Sauf pour la toute première histoire de tous les temps : L'épopée de Gilgamesh.

S'il faut raconter la première histoire que l'humanité a jamais écrite : alors c'est histoire de deux amis qui se rencontrent.
Gilgamesh est roi de Sumer. Civilisé, policé et puissant. Pour calmer son orgueil, les dieux créaient un être fruste, indomptable et tout aussi puissant : Enkidu.

Ce n'est pas un hasard que la première histoire de tous les temps soit la rencontre de 2 êtres dissemblables qui se liront d'amitié. C'est parce que cela a dû être l’histoire la plus perturbante de l'humanité, une histoire si perturbante qu'elle nous fascine encore alors que nous avons oublié l'avoir déjà vécu : la rencontre d'une autre race intelligente.

Il y a 40 000 ans, les Sapiens ont la peau noire. Ils sont fragiles, leur seule façon de survivre consiste à rester en groupe social et à chasser en épuisant leur proie.

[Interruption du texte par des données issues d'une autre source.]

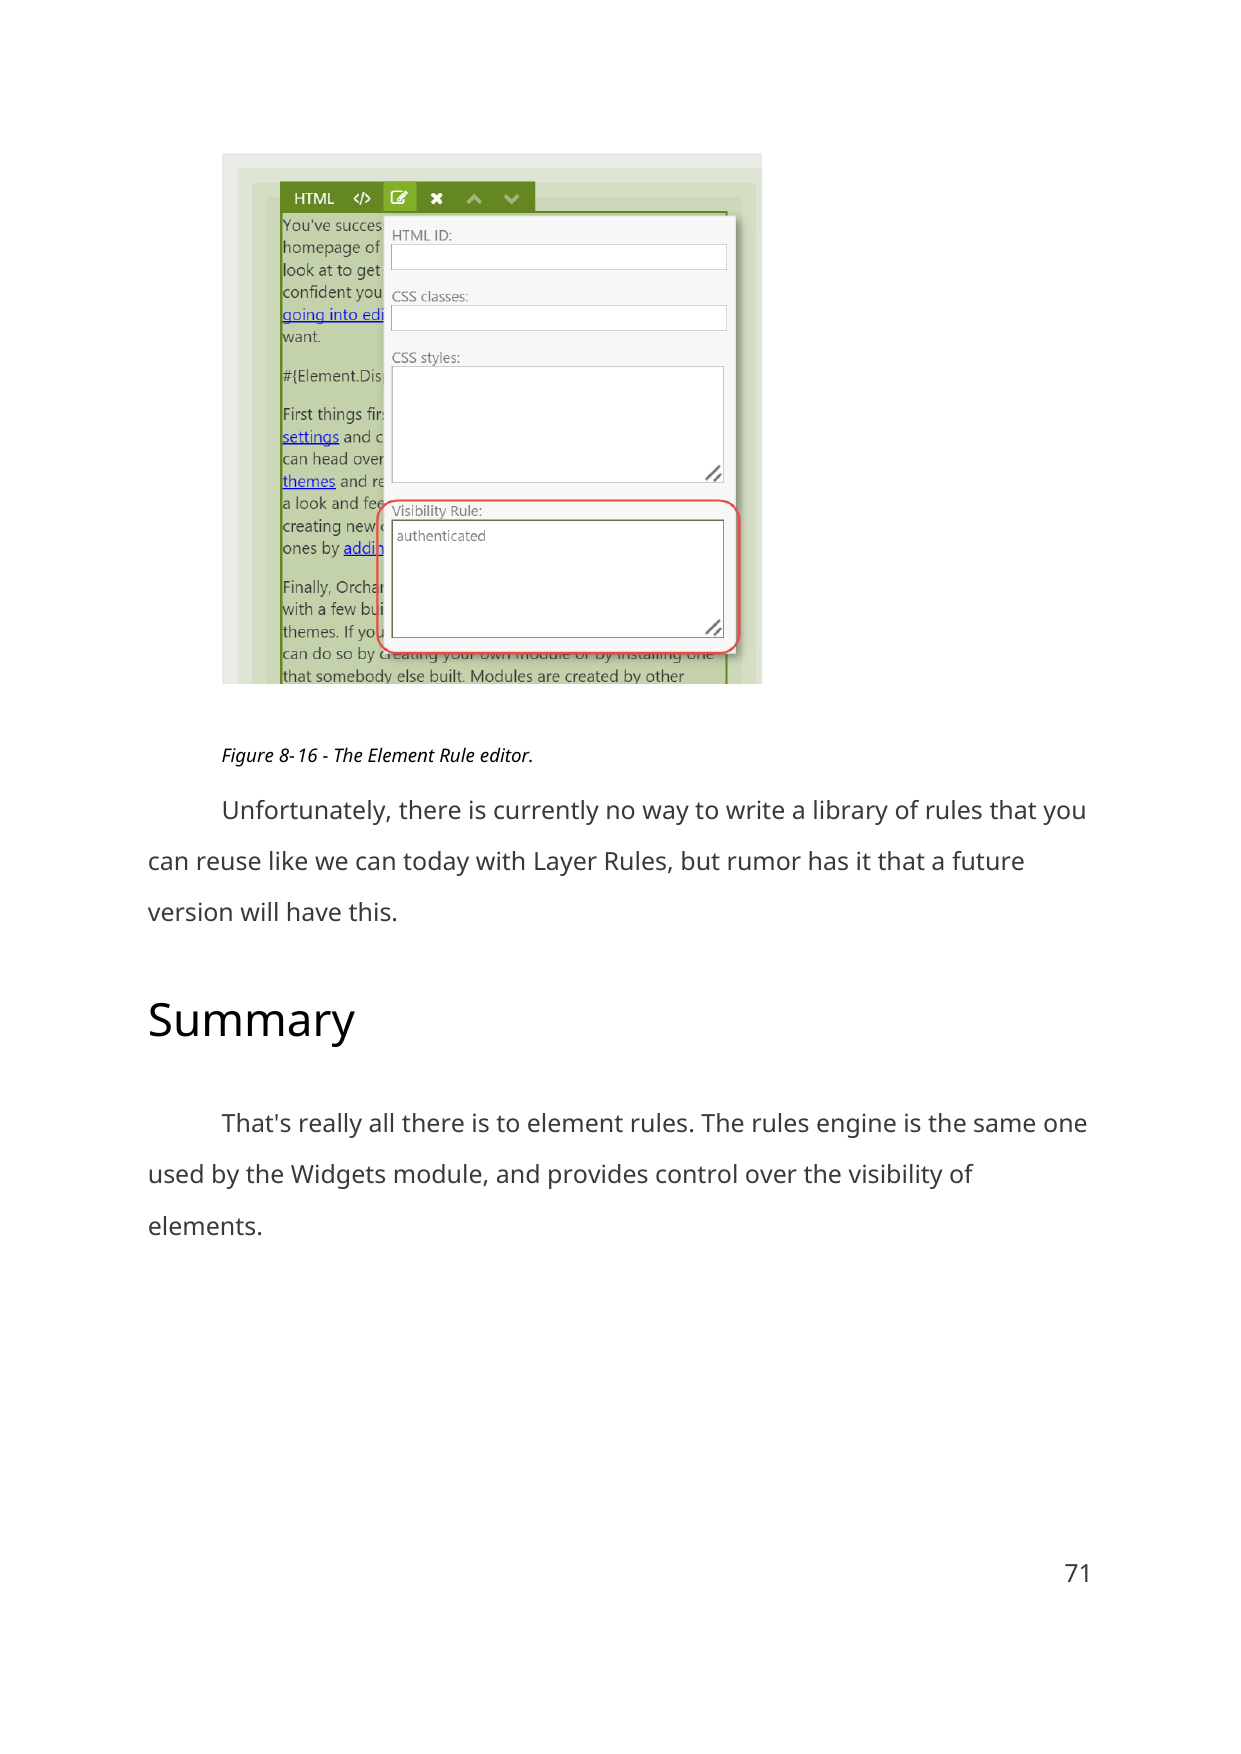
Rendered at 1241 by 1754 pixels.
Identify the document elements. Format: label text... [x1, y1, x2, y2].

text That's really all there is to element rules. The rules engine is the same one used by the Widgets module, and provides control over the visibility of elements. [148, 1106, 1093, 1242]
subtitle Summary [148, 987, 1093, 1050]
picture [221, 147, 763, 684]
text Unfortunately, there is currently no way to write a library of rules that you can reuse like we can today with Layer Rules, but rumor has it that a future version will have this. [148, 793, 1093, 929]
text Figure 8-1 - The Element Rule editor. [148, 742, 1093, 768]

Des coureurs de fond sans fourrure pour les empêcher de transpirer avec des os légers et la pupille blanche qui permet d'indiquer en silence ce que l'on regarde.
Un jour, ils rencontrent une espèce complètement différente. Neandertal vit au nord, il a la peau claire pour absorber le soleil, ses muscles et ses os sont épais, il est lourd, il court mal. Ils vivent un tout petit groupe parce qu'ils sont puissants. Ils digèrent tout.

La rencontre est si traumatisante que les descendants la racontent pendant des milliers d'années au coin du feu. 
C'est pour cela qu'Enkidu est un homme des bois qui parlent aux animaux, c'est ainsi que les Sapiens ont vu Neandertal qui vivait en famille plutôt qu'en tribu. À manger parmi les bêtes avec sa mâchoire puissante.

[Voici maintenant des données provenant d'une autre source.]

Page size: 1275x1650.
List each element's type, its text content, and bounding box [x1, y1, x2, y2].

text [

Comme Gilgamesh apprivoise Enkidu en lui offrant une femme, les Sapiens ont dû agir de même. Nous en sommes le résultat.

Quand Sapiens  et Neandertal décident de vivre ensemble, les Sapiens décident de leur apprendre leur technique de chasse à la course. C'est exactement la façon dont Gilgamesh tue le monstre Humbaba : il l'épuise à la course. Que fait Enkidu, le guerrier invincible ? Participe au combat ? Non ! Les Neandertal ne sont pas fabriqués pour courir si longtemps, ils ont trop de fourrure, des os trop lourds. Enkidu encourage son ami à poursuivre le monstre Humbaba, jusqu'à ce que ce dernier s'effondre « vaincu par la tempête ». Parce que c'est comme cela que Sapiens a toujours tué ses proies : il les poursuit des heures jusqu'à ce que ces dernières épuisées ne puissent plus rafraichir leur corps, et tombent épuisées à bout de souffle. Soufflant comme des tempêtes.

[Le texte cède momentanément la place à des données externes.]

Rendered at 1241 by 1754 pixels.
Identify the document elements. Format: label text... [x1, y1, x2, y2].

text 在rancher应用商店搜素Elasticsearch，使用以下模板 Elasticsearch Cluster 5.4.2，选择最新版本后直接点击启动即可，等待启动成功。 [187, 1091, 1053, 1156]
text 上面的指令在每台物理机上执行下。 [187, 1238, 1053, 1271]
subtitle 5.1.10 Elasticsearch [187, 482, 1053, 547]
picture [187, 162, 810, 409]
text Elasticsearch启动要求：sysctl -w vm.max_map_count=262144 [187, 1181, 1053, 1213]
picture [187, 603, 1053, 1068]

Enkidu comme Neandertal meurent.
 La rencontre avec Sapiens a été fatale. Ils ne se sont pas éliminés. Au contraire, ils ont pu se reproduire entre eux. Seulement Neandertal est une espèce solitaire. Il n'a pas les défenses immunitaires de Sapiens. 
Sapiens vit en troupeau depuis des millénaires les virus ne l'affectent plus trop. Mais dès que Neandertal attrape ses maladies, tout comme les Indiens d'Amérique, les solitaires se font décimer  par la variole, la grippe, la tuberculose...

Gilgamesh est une épopée épique. Le héros affronte des monstres, va en enfer, ramène la plante d'immortalité volée au dieu. Tout cela parce qu'Enkidu est mort.
Enkidu, l'ami de Gilgamesh, l'être qui parle aux bêtes, l'être le plus puissant meurt de la façon la moins épique : il tombe malade, et après une longue agonie s'éteint. 

Cela ne s'invente pas, cela n'est pas romanesque : C'est la réalité. Neandertal est mort tué par les maladies de Sapiens. Partout, tout le temps, jusqu'à sa disparition totale, et l'histoire a été si traumatisants pour Sapiens qui a vu une espèce amie et différente s'éteindre sous ses yeux, qu'ils en ont préservé pour nous l'histoire. Mais nous n'avons jamais plus la ré-écrire, parce que l'expérience de rencontrer une race alien a été oublié.